*** EXERCISE MATERIALS

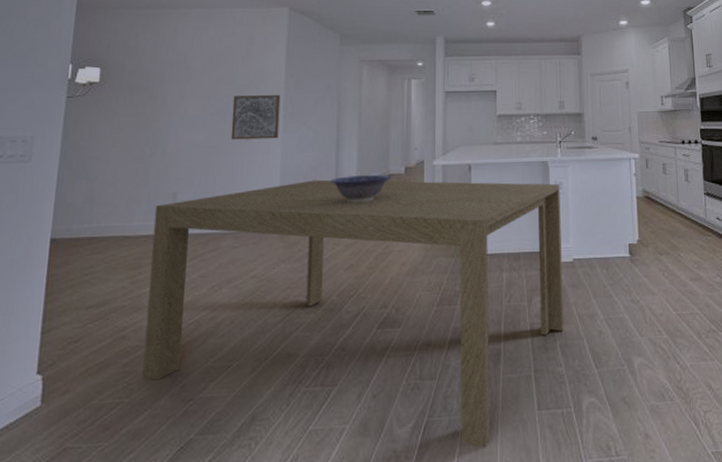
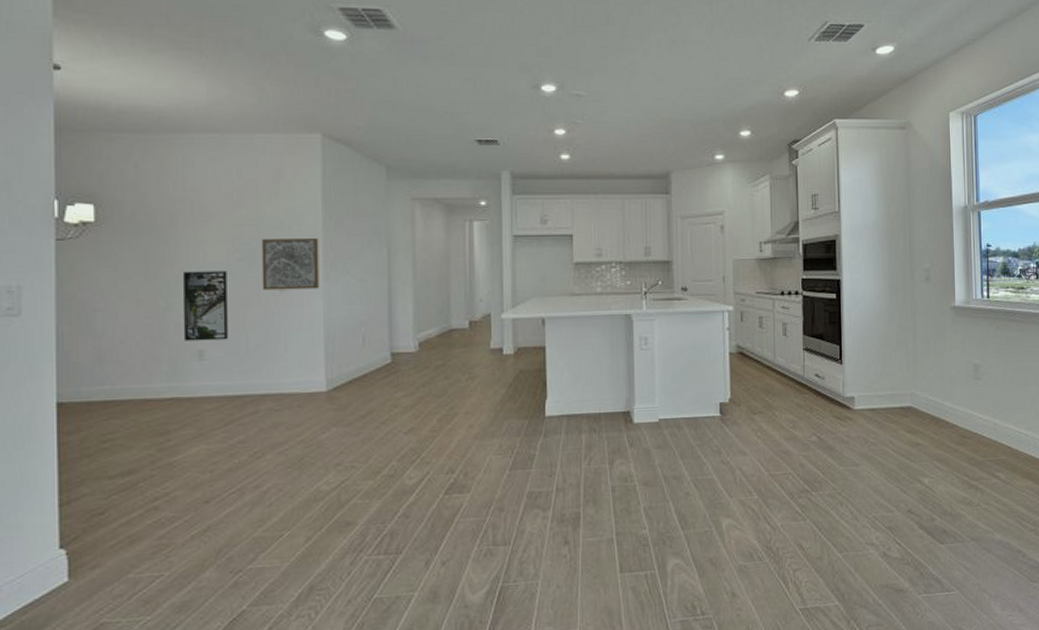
dining table: present [142,179,564,448] -> none [179,335,648,611]
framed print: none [162,123,203,185] -> present [183,271,228,341]
decorative bowl: present [330,174,391,203] -> none [383,329,454,361]

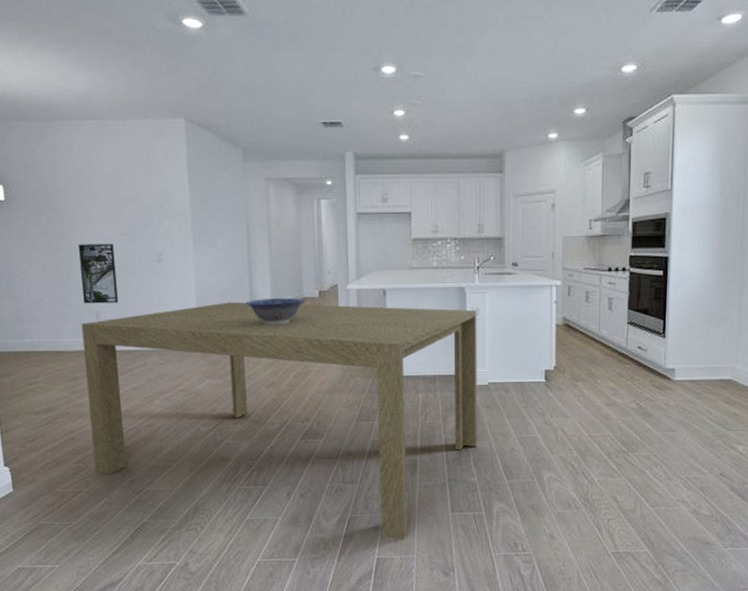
dining table: none [179,335,648,611] -> present [81,302,477,540]
wall art: present [261,238,320,290] -> none [139,215,190,261]
decorative bowl: none [383,329,454,361] -> present [245,297,306,325]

******

▶ _REQUIRED ACTION_
Would you write out exactly the lines of the data from the one holding "decorative bowl: present" to the final line, both included, with pictures left out?

▶ _RESPONSE FOR THIS EXERCISE_
decorative bowl: present [330,174,391,203] -> none [383,329,454,361]

dining table: none [179,335,648,611] -> present [81,302,477,540]
wall art: present [261,238,320,290] -> none [139,215,190,261]
decorative bowl: none [383,329,454,361] -> present [245,297,306,325]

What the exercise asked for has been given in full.